536 Construct Binary Tree from String

You need to construct a binary tree from a string consisting of parenthesis and integers.

The whole input represents a binary tree. It contains an integer followed by zero, one or two pairs of parenthesis. The integer represents the root's value and a pair of parenthesis contains a child binary tree with the same structure.

You always start to construct theleftchild node of the parent first if it exists.

Example:

Input: "4(2(3)(1))(6(5))"
Output: return the tree root node representing the following tree:

       4
     /   \
    2     6
   / \   / 
  3   1 5

Note:

1. There will only be'(',')','-'and'0'~'9'in the input string.

2. An empty tree is represented by""instead of"()".

这题用了calculater的方法来边扫边算字符，所以决定pop的条件是看到两个连续的符号。
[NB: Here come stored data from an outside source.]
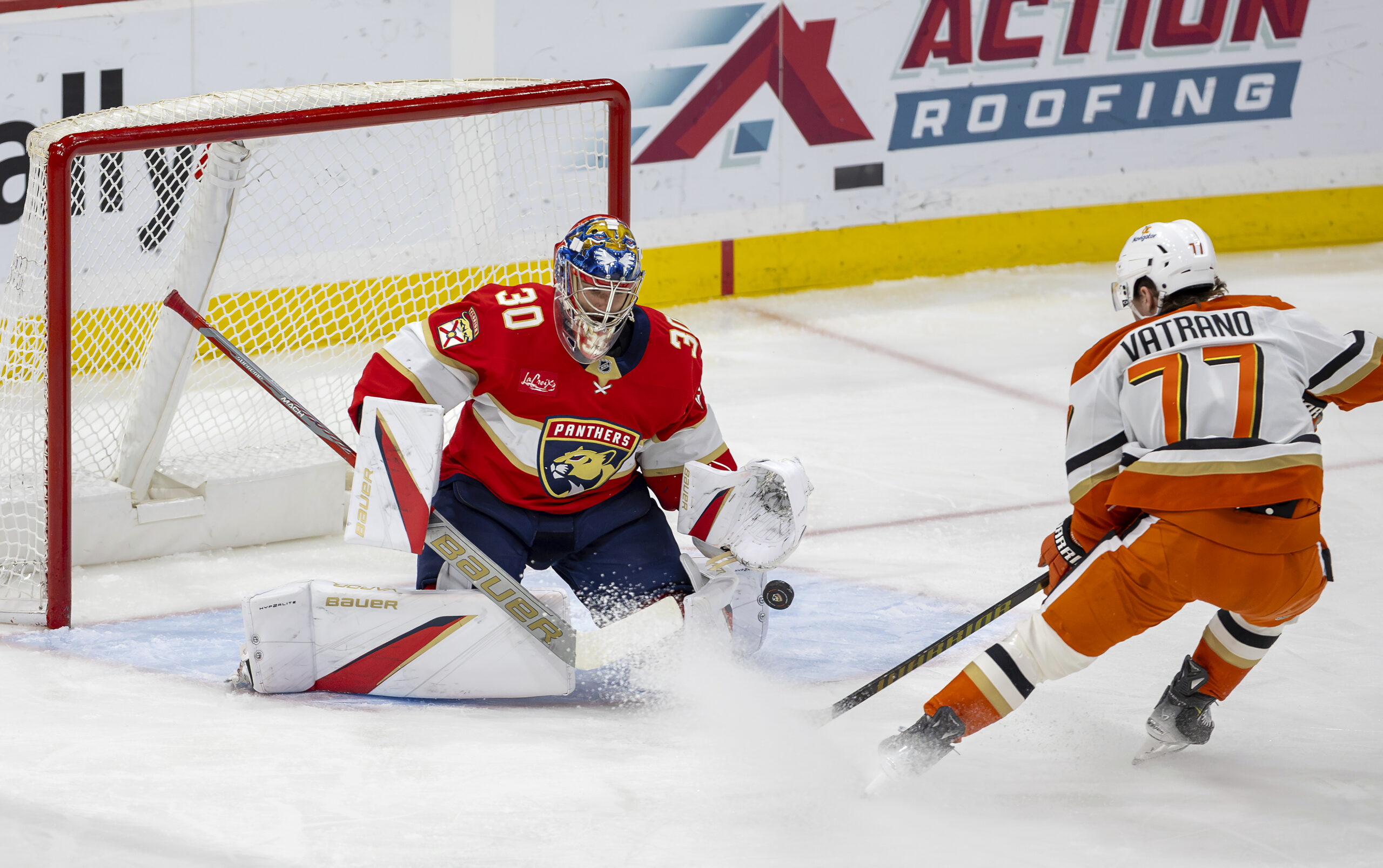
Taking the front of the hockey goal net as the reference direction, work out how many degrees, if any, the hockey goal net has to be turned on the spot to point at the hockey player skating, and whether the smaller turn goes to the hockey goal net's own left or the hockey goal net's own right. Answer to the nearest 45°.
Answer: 0° — it already faces them

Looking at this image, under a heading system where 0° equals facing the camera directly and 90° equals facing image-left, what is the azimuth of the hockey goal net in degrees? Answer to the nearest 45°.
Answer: approximately 315°

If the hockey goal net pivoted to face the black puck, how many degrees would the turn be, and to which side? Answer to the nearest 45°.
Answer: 0° — it already faces it

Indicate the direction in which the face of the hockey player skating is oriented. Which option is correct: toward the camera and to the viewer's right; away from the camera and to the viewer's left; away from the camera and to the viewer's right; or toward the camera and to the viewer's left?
away from the camera and to the viewer's left
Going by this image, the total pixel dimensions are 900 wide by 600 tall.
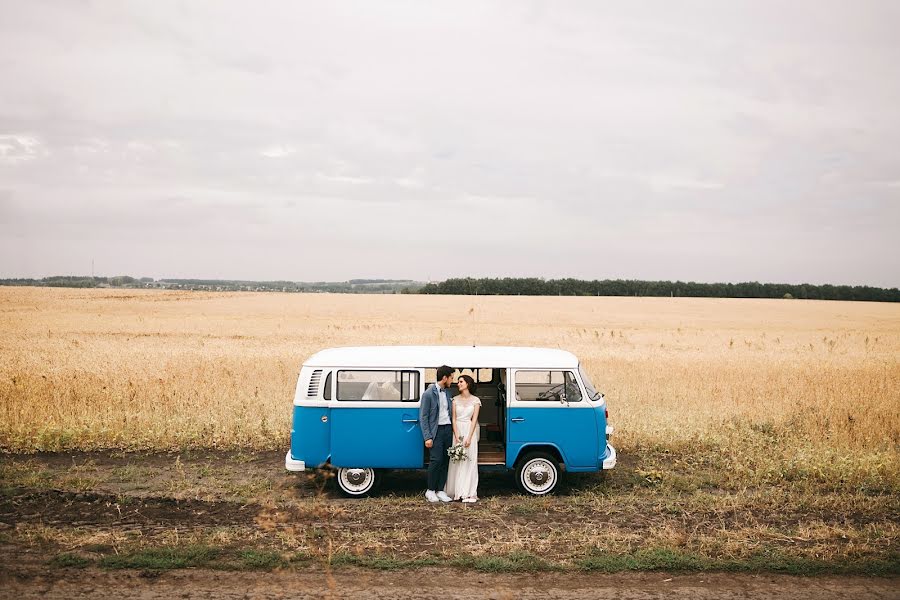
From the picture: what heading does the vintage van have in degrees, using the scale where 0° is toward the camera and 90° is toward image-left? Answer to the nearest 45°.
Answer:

这里assume输入的是valid的树。

public TreeNode str2tree(String s) {
    if (s == null || s.length() == 0) {
        return null;
    }

    Stack<TreeNode> stack = new Stack<>();
    int sign = 1;
    int num = 0;
    for (int i = 0; i < s.length(); i++) {
        char cur = s.charAt(i);
        if (cur == '-') {
            sign = -1;
        } else if (Character.isDigit(cur)) {
            num = num * 10 + Character.getNumericValue(cur);
        } else {
            if (Character.isDigit(s.charAt(i - 1))) {
                int val = num * sign;
                num = 0;
                sign = 1;

                TreeNode newNode = new TreeNode(val);
                stack.push(newNode);
            } else {
                TreeNode pop = stack.pop();
                if (stack.peek().left == null) {
                    stack.peek().left = pop;
                } else {
                    stack.peek().right = pop;
                }
            }
        }
    }

    if (num != 0) {
        return new TreeNode(num * sign);
    }

    TreeNode pop = stack.pop();
    if (stack.peek().left == null) {
        stack.peek().left = pop;
    } else {
        stack.peek().right = pop;
    }

    return stack.pop();
}